Exercise requirements >> Report every line in the items below that contains the word "ЗАПИСАТЬСЯ", copying each such line in full.

Records to process >>
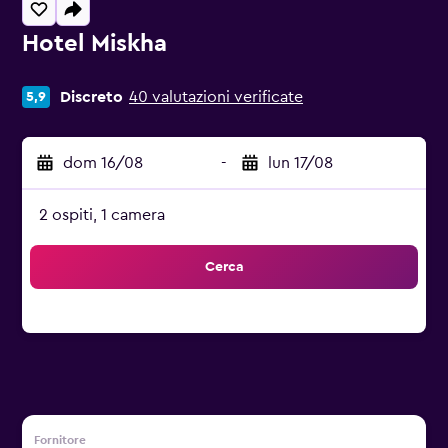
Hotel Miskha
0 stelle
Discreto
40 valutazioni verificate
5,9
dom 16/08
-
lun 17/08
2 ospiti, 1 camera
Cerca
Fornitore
==
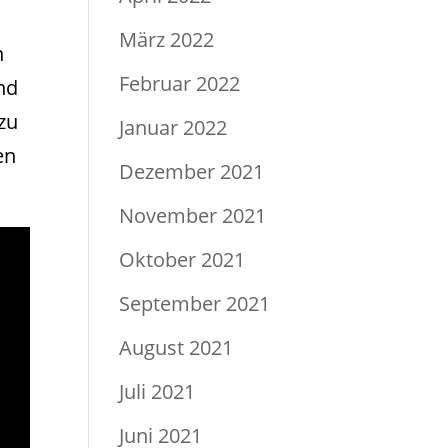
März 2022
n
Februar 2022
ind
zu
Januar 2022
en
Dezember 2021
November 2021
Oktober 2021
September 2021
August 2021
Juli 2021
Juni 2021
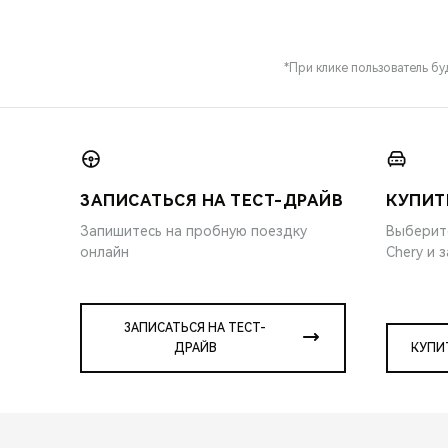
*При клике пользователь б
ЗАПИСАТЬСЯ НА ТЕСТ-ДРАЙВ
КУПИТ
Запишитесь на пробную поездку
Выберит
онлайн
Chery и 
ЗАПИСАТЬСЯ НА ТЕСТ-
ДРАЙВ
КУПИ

Solution for this problem >>
ЗАПИСАТЬСЯ НА ТЕСТ-ДРАЙВ
ЗАПИСАТЬСЯ НА ТЕСТ-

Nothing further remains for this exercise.